Last week, this newspaper published an article about the ‘bots’ that certain intermediaries use to capture delivery times on Glovo and Amazon. The system is as follows: the dealer contacts the intermediary via WhatsApp, which gives him access to a website. There you enter your credentials and preferences, such as what time you want to start working, how many hours per shift and what days. The tool will automatically capture the hours before they appear in the ‘app’, stealing them from the dealers who collect them manually. The invention costs, at least, 25 euros per week that are paid by Bizum or bank transfer.
It is not a new fraud: in both companies they have known it for a long time, but its use has become popular during the pandemic, in the heat of the thousands of people who have signed up to distribute. Companies try to block it (because the ‘bot’ accesses the guts of the application) or expel whoever they catch using it.
As a result of the article about these ‘bots’, we received several messages from delivery people warning of another type of fraud that concerns Glovo: that of workers in their offices who are charged for assigning hours. They get to ask for 40 and 50 euros a week for it. Internal company sources confirm that there have been cases, which have been dismissed when detected, and that the matter extends to support subcontractors, which are more difficult to control. Glovo has not officially answered questions from elDiario.es on this topic.
“People who work in the Glovo office in a city have access to the application. They can set and remove hours. At least in Madrid, they assign many hours manually,” explains Fernando, a Madrid delivery man. “Last year, I worked in the early morning fleet, which was created when they put Madrid Central. There they assigned hours manually. There are delivery people who are friends of those in the office and they put hours on them. Until recently, they put them on you if they you liked. The next step is corruption. ”
Theoretically, the Glovo system is automatic, with perfect supply, demand and competition: you sign up and access the available hours, with more possibilities of taking them based on your score. To have a high score, it is necessary to make hours of high demand (nights and weekends). This will guarantee you a certain “freedom” to take more and better hours later.

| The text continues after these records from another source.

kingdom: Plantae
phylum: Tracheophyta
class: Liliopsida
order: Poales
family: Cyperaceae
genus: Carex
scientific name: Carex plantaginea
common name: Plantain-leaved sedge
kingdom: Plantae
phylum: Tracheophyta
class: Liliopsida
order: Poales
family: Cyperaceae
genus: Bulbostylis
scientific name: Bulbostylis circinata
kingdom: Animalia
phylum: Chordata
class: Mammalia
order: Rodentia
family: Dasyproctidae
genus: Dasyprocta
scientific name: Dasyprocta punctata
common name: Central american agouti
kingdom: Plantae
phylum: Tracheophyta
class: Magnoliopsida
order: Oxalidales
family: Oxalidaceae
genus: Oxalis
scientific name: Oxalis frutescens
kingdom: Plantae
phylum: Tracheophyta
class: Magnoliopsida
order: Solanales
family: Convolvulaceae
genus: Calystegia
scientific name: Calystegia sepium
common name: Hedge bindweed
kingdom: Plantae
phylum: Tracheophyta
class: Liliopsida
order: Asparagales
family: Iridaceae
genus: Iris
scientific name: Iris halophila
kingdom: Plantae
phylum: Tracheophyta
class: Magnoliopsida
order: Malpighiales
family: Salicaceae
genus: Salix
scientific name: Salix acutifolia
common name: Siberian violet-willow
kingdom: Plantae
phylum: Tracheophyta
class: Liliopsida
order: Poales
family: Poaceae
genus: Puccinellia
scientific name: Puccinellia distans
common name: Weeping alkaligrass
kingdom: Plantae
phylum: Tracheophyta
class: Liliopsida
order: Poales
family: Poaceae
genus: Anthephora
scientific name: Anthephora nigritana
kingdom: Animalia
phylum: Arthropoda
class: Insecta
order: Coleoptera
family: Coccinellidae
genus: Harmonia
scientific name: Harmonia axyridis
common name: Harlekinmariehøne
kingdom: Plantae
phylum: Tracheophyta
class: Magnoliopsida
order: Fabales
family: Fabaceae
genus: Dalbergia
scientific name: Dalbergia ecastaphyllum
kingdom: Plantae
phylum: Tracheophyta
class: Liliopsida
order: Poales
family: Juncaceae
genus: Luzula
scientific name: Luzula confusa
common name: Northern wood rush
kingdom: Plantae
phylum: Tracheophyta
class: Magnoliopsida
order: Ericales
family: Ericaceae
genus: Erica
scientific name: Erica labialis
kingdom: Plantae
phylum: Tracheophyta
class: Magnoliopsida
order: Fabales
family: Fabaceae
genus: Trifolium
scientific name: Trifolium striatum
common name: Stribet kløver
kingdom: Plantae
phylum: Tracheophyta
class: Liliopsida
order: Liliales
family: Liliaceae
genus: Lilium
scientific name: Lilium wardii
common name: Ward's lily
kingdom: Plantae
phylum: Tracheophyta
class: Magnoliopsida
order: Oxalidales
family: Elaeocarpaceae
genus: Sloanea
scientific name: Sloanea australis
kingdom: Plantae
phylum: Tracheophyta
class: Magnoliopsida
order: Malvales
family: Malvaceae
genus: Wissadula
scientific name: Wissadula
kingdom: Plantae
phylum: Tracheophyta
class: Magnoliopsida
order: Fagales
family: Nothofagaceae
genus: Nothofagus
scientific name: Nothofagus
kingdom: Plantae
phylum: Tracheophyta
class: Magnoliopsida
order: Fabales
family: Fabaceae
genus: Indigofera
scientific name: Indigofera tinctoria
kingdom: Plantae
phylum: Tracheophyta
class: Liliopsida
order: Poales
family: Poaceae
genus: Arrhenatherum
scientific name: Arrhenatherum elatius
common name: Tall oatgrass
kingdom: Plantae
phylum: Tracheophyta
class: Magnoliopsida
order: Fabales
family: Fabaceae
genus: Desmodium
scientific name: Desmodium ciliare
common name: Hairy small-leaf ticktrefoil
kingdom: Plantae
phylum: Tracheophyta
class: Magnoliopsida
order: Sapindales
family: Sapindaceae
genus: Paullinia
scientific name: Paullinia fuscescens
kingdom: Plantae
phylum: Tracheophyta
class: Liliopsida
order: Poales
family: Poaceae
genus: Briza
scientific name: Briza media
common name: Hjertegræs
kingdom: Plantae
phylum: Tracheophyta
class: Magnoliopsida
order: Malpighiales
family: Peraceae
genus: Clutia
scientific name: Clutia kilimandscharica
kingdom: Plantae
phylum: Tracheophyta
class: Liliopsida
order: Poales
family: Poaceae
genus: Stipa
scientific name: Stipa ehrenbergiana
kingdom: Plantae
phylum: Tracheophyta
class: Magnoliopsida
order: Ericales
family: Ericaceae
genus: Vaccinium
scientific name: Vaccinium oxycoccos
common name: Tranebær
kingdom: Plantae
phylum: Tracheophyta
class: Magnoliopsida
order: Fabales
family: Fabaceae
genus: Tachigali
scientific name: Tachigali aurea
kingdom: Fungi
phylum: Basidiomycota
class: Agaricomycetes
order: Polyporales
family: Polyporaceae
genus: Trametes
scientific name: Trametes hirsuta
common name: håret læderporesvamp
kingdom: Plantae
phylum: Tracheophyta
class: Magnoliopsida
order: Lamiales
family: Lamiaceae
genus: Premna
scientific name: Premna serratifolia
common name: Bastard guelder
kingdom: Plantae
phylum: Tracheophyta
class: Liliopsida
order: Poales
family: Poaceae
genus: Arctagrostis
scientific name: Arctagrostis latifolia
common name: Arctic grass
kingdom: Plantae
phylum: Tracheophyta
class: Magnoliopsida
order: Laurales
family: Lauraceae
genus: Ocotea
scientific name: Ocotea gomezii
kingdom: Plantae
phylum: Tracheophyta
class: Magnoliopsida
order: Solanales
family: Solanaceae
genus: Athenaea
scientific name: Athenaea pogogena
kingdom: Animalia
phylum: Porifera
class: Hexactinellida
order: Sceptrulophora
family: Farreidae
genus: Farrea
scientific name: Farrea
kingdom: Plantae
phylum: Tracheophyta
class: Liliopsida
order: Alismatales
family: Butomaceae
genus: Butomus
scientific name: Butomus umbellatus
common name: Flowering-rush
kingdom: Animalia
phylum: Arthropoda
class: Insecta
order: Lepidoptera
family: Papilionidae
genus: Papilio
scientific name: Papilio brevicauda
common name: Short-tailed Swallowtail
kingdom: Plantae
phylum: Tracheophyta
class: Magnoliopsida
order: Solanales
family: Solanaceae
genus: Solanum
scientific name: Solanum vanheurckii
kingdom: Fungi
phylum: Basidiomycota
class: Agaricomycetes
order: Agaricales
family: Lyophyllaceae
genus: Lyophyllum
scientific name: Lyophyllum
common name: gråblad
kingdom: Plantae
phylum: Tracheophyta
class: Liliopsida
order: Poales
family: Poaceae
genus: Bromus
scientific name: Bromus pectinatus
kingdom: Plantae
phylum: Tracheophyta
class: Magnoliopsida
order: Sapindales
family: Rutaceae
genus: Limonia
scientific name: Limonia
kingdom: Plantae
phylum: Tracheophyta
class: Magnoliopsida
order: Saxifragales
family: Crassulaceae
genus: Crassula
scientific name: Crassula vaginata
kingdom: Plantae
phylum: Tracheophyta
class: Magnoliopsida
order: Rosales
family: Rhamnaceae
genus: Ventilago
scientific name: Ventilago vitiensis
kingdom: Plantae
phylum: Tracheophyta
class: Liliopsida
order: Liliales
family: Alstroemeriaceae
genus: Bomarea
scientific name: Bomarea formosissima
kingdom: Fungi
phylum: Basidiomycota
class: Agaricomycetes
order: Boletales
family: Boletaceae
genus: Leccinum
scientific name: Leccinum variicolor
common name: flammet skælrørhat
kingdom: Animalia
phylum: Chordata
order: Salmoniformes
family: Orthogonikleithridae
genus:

The problem is that there are more dealers than hours available, so accessing them has become a jungle in which opportunists try to get a slice of already vulnerable workers. The first step was to rent accounts to people without papers, who pay access in the form of a commission. Now, it is increasingly difficult to distribute without going through the box. “This work has become a tangle of abusers,” sums up Sergio (not his real name), another delivery man.
Low-paid jobs and subcontractors in Latin America
Which workers get corrupted and ask the courier for money in exchange for hours? According to several dealers, there were cases in Madrid. And now the problem is in the Latin American call centers.
“This issue has always been very delicate,” says a former worker at the delivery service office in Madrid, a local in Tetuán. “The deal with the delivery people stopped taking care of ourselves. We tried not to be so close so that they did not talk about favor deals. If there are, it is higher. We have access to the platform, but we are not authorized to assign hours.”
This former employee tells that a position like his, of a local office, is remunerated with between 17,000 and 18,000 euros per year (about 1,200 euros per month in twelve payments). These positions need access to the time control, because, among other things, they must be removed if the dealer requests it. Their movements are recorded, so the company does not have a difficult time catching them if someone gives them away. Usually, it is the delivery men themselves who write denouncing these practices.
“The word spread, although it seems that it has already stopped. The new modality is that support people do it. The subcontractors are in Latin America,” continues Fernando. “These people have your phone, so you get a WhatsApp that says ‘hello, I work at Glovo …’. It comes to cost around 50 euros for forty hours a week.” Word of mouth does the rest.
Respondents suspect that corruption between workers and subcontractors and ‘bots’ are related. “Now there is this problem of ‘bots’, but it has not been possible to verify that it is someone from within,” says the former worker from Madrid. Fernando is convinced that, at least the contacts are provided by those who have access to them. “Who has developed it and who has access to the ‘riders’ market to sell the hours? You get a WhatsApp, you get the number to do the Bizum … They will be workers.”